The K-beauty influence specifically is accelerating for two reasons. First, South Korean clinical skincare has a 20-year track record of producing demonstrably effective treatments for concerns — hyperpigmentation, acne, enlarged pores, textural irregularity — that are disproportionately common in South Asian skin. Second, Korean clinical brands have invested heavily in research validating their protocols across diverse skin populations, providing a credibility platform that domestic alternatives have historically lacked.
India's organised skin clinic market is estimated to be growing at double-digit rates annually, with significant white space outside the top five metro markets. The next wave of expansion — which KorinMi's funding is designed to capture — targets Tier-1 cities outside Delhi-NCR and, thereafter, Tier-2 markets where dermatological services are under-supplied relative to consumer demand.
What Distinguishes Viable Clinic Operators
The skin clinic space in India is not without its failures. Several organised chains have struggled with the fundamental tension between clinical quality (which requires trained practitioners and equipment investment) and operational scalability (which requires standardisation). The models that have demonstrated durability — Kaya, Dermalogica, and now emerging players like KorinMi — share three characteristics: proprietary treatment protocols, a branded product back-end that creates revenue beyond the service transaction, and a consumer experience design that justifies premium pricing relative to independent dermatologist clinics.
KorinMi's sourcing of Korean clinical equipment and formulations directly from South Korea addresses the first two, while the D2C product line addresses the third by extending the brand relationship beyond the clinic visit.
B2B Opportunities Emerging From This Shift
The growth of organised, premium skin clinic chains in India creates concrete commercial opportunities across the supply chain that B2B players should actively position for.
- Clinical product suppliers: Brands manufacturing professional-grade treatment products — peeling solutions, post-procedure serums, barrier repair formulations — have a growing qualified buyer base in organised clinic chains. These buyers have different procurement requirements from retail: they need clinical efficacy documentation, hygiene compliance certification, and staff training support.
- Korean formulation and equipment distributors: KorinMi's sourcing model creates a distribution need for Korean clinical-grade actives and aesthetic devices within India. Distributors with established Korea-India supply chains are well positioned to serve emerging clinic chains as they scale.
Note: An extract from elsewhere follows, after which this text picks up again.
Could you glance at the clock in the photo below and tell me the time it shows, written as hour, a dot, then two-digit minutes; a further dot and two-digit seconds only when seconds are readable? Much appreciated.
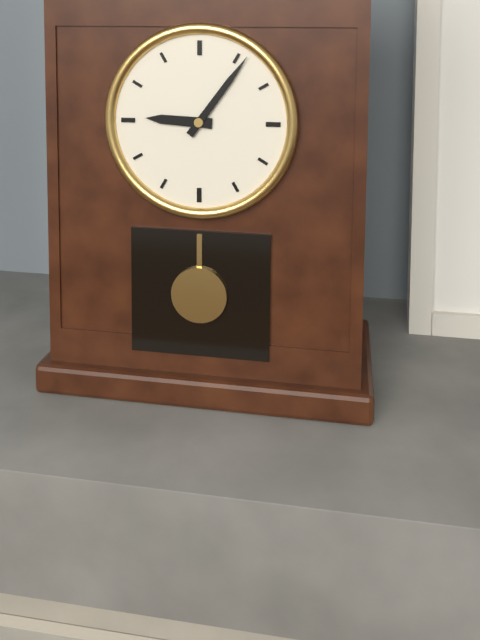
9.06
- Contract manufacturers for clinic-exclusive D2C lines: As clinic chains build proprietary D2C product portfolios, they require contract manufacturing partners with the capacity for small-batch, clinically positioned formulations. Formulators with dermatological testing credentials and the ability to produce clinic-compliant safety dossiers are directly relevant.
- Packaging suppliers for clinical aesthetics: Clinic-brand products require packaging that bridges professional credibility and consumer desirability — typically clean, minimalist, clinically coded. Packaging partners able to deliver this aesthetic at commercial volumes appropriate for emerging clinic chains are in active demand.
The investment signals a conviction that the Indian consumer is ready to pay for Korean clinical-quality skin services adapted to their specific biology. For B2B players across formulation, distribution, and manufacturing, the more practical question is: what does your supply proposition look like to a growing chain of premium skin clinics?